In Femininity in Dissent (1990), Young examines how the women at Greenham Common were portrayed in terms of being women speaking unequivocally as women. The press frequently represented them as trivial or ‘unimportant political animals’(p. 64). The consideration of the Pussy Riot women as political animals exposed some ambivalence within the news coverage. The dominant portrayal was of Pussy Riot, and the three convicted women, as contemporary symbols of protest and dissent. According to the LA Times website, Russia’s previous dissenters were intellectuals and then oligarchs, but after the verdict ‘the torch was passed’(Loiko & Williams, 2012). Taking Pussy Riot seriously as dissenters led to discussion of the intolerance of protest in Russia. Treatment of the band was interpreted as ‘a symbol of reinvigorated Kremlin repression of dissent and artistic expression’(Williams, 2012) and protestors outside the court ‘showed Putin was cracking down on dissent’(Heritage & Tsvetkova, 2012). In some stories, the wider context of anti-Putin demonstrations in Russia since the winter was introduced (Herszenhorn, 2012; Radia, 2012).

Young (1990) identified as significant to its trivialization in the press refusal to acknowledge the Greenham Common peace protest as a feminist movement. Pussy Riot’s feminism, which, as discussed above, was an important aspect of their punk-prayer protest, was mentioned in stories on major news websites, and discussion of its implications took place in comment and opinion pieces. Pussy Riot was identified as a ‘feminist collective’in a story for the Washington Post (Lally & Englund, 2012). Many articles did not explicitly define Pussy Riot as feminist, describing them instead as a ‘Russian punk band’(for example, Reuters, 2012), but endorsement of Pussy Riot’s feminism did appear on mainstream news websites. The New York Times website covered an arts show held in solidarity with Pussy Riot in New York. It quoted poet, Eileen Myles, as stating that ‘they’re standing up to patriarchy’and described Pussy Riot’s fans as expressing ‘slivers of hope for progressive politics, for feminism and for global change’(Ryzik, 2012).

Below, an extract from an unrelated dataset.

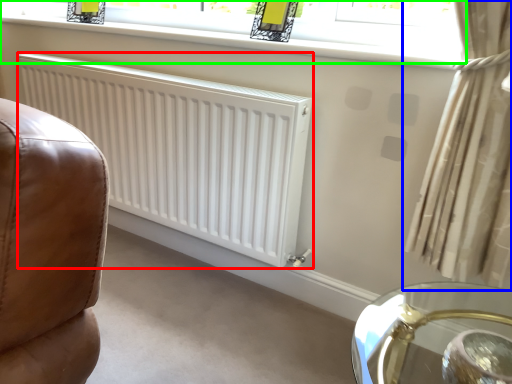
Question: Which is farther away from radiator (highlighted by a red box)? curtain (highlighted by a blue box) or window (highlighted by a green box)?

Choices:
 (A) curtain
 (B) window

Answer: (A)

The relative acceptance of the band’s feminism could be interpreted as the news media's equation of feminism with ‘West’and ‘democracy’in the West/East and democracy/authoritarianism binaries, with feminism subsumed under Western ‘progressive values’(on an East/West divide in feminism, see Cerwonka, 2008). The trial judge was reported as criticizing Pussy Riot for ‘embracing feminism’but ‘noted that “belonging to feminism in the Russian Federation is not a legal violation or a crime”’(Herszenhorn, 2012). This is not to disparage journalists for highlighting the important issue of denunciation of feminism during the trial, but to suggest that this tacit backing of feminism was relatively easily incorporated into the dominant narrative on the trial and verdict. That gender equality, tolerance and freedom of expression are not always upheld in the West, or always characteristic of ‘Western values’, was highlighted in a Washington Post blog entry by writer Suzi Parker (2012). She described the Pussy Riot women as ‘brazen, smart feminists’and unsettled the West/East, democracy/authoritarianism binaries by drawing attention to the arrest for wearing balaclavas of women protesting outside the Russian consulate in Marseille. She reminded readers ‘[u]nder a 2011 French law designed to ban burqas, such face coverings are prohibited’.